The following are example state monthly statistics. The first number shows the average number of UFO reports in that state for January 1, 2011, through July 31, 2011. The second number is the actual number of UFO reports from that state for the first 12 days of August 2011. The percentage is the increase between the state's average seven-month number, and the August number. This data is followed by the total number of reports so far in September, and finally if that state remains at the same rate, a predictor number for total September reports.

California, 50.85 (7-month average), 127 August reports, (249.75 percent increase). Cases thorugh September 12 is 40. Predicting: 100 September cases.

Colorado, 9.85 (7-month average), 29 August reports, (194.41 percent increase).
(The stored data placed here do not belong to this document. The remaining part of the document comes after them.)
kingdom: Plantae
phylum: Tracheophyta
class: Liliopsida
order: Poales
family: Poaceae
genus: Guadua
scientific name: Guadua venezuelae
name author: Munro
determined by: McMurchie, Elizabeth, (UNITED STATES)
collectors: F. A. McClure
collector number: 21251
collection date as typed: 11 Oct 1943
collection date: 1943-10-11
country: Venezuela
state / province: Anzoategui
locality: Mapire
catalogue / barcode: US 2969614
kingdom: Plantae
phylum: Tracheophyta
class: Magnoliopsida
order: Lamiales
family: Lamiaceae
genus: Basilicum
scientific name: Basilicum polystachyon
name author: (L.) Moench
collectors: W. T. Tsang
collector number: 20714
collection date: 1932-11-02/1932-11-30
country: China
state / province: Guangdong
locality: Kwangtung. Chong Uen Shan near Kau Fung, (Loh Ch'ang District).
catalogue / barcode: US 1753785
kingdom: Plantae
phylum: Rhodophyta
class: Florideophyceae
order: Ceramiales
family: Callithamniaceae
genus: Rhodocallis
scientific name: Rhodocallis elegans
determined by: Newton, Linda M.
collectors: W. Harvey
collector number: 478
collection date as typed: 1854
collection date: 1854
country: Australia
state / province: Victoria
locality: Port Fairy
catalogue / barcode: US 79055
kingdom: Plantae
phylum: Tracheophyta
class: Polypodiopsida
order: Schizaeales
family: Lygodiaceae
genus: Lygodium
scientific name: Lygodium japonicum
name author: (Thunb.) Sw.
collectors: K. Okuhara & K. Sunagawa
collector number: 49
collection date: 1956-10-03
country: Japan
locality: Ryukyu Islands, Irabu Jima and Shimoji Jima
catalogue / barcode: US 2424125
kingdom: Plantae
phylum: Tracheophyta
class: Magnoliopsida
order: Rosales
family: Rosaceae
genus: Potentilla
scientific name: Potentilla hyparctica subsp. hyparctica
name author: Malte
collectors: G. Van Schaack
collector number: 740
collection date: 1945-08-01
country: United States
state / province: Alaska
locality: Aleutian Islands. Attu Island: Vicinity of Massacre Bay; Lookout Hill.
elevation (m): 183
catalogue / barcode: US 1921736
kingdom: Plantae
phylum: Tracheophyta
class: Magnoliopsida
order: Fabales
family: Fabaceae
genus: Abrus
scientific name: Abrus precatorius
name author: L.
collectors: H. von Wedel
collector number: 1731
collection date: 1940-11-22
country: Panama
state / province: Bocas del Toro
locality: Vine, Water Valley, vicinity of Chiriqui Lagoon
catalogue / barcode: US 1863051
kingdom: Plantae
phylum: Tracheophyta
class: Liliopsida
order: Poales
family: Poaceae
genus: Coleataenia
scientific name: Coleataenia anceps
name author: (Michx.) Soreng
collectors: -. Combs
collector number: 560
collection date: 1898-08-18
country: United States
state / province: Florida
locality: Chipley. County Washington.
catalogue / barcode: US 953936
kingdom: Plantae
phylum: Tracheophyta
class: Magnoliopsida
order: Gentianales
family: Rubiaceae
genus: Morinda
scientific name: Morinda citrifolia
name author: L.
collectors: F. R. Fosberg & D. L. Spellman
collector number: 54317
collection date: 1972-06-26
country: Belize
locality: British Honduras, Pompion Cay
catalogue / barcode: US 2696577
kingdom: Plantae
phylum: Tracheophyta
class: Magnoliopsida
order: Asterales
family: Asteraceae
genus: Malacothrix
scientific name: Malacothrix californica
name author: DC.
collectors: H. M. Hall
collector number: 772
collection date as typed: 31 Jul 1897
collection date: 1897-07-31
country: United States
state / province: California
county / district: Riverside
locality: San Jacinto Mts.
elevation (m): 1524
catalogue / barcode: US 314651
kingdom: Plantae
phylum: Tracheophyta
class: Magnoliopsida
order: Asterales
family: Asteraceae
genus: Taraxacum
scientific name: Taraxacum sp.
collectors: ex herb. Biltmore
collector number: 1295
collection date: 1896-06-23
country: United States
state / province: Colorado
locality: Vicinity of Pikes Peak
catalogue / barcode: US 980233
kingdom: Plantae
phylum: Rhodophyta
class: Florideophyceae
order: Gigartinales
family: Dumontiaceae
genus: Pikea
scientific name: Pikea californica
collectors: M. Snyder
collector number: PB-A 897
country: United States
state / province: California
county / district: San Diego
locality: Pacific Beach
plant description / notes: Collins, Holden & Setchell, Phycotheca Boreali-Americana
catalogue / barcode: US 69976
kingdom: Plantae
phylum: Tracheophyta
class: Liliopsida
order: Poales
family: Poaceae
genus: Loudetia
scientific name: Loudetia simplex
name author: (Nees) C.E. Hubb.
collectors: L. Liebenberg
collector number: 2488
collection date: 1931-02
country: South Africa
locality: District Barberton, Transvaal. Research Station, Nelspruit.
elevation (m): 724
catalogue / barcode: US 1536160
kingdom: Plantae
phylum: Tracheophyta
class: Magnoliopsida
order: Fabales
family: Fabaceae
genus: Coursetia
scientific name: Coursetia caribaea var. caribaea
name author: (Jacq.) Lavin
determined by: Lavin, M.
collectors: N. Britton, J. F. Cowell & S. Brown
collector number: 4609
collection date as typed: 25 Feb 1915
Cases through September 12 is 9. Predicting: 22 September cases. 

Connecticut, 3.28 (7-month average), 38 August reports, (1058.53 percent increase). Cases through September 12 is 2. Predicting: 5 September cases.

Florida, 20.71 (7-month average), 69 August reports, (233.17 percent increase). Cases through September 12 is 11. Predicting 27 September cases.

Kentucky, 8.71 (7-month average), 22 August reports, (152.58 percent increase). Cases through September 12 is 4. Predicting 10 September cases.

Michigan, 16 (7-month average), 44 August reports, (175 percent increase). Cases through September 12 is 20. Predicting 50 September cases.

Missouri, 10 (7-month average), 39 August reports, (290 percent increase). Cases through September 12 is 11. Predicting 27 September cases.

New York, 11.71 (7-month average), 46 August reports, (292.82 percent increase). Cases through September 12 is 20. Predicting 50 September caess.

North Carolina, 7.57 (7-month average), 19 August reports, (150.99 percent increase). Cases through September 12 is 7. Predicting 17 September cases.

Ohio, 11.28 (7-month average), 38 August reports, (236.87 percent increase). Cases through September 12 is 10. Predicting 25 September caess.

Pennsylvania, 19 (7-month average), 62 August reports (226.31 percent increase). Cases through September 12 is 17. Predicting 42 September reports.

Texas, 28.57 (7-month average), 59 August reports (106.51 percent). Cases through September 12 is 26. Predicting 65 September cases.

Almost all states were affected in the recent report increase - even Wyoming with a mere four UFO reports between January 1, and July 31, 2011, had five reports in August. It could be that MUFON experienced a brief - possibly six-week reports increase - and things are settling down - well, for most states at least.

Predicting UFO activity is tough. But if you're dead set on seeing a UFO for the first time - my top 10 "best bet" states for the second half of September are - in this order: California, Texas, Michigan, New York, Pennsylvania, Florida, Missouri, Ohio, Colorado and North Carolina. Combined - those 10 states should have about 425 September sightings - that's 14 per day. I'd watch the sky from a good spot between sun down and about 3 a.m. And if you spot a UFO - there's a very strong trend this past year - they move in groups and they often return to the same area within minutes of a sighting. So if you see a UFO, stick around - more may be on the way. And there's no guarantee your electronic equipment will remain working during your sighting - but pack several cameras for the task. 

Additional follow-up on these numbers as statistics are available. If you encounter an object you are not familiar with - very low to the ground, or one that has landed - safety first. Move a safe distance away from the object - call 911 - and please - file a report with MUFON at mufon.com.